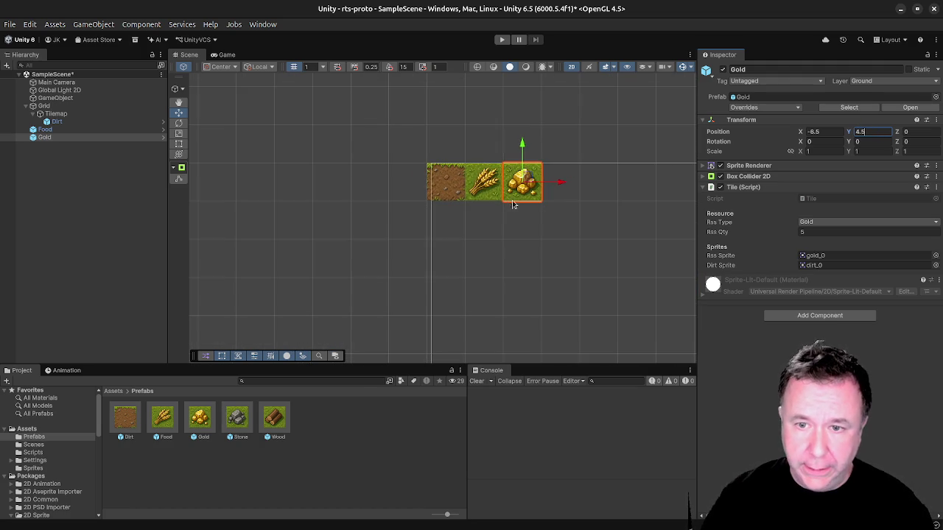
click(545, 240)
Place a Stone tile from its prefab at X -5.5, Y 4.5.
mouse_move(536, 209)
mouse_down()
mouse_move(450, 246)
mouse_move(462, 233)
mouse_up()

========

**Exercise goal**. The answer is the whole listing above, written out verbatim, without its pictures.

**Result of this task**.
click(545, 240)
Place a Stone tile from its prefab at X -5.5, Y 4.5.
mouse_move(536, 209)
mouse_down()
mouse_move(450, 246)
mouse_move(462, 233)
mouse_up()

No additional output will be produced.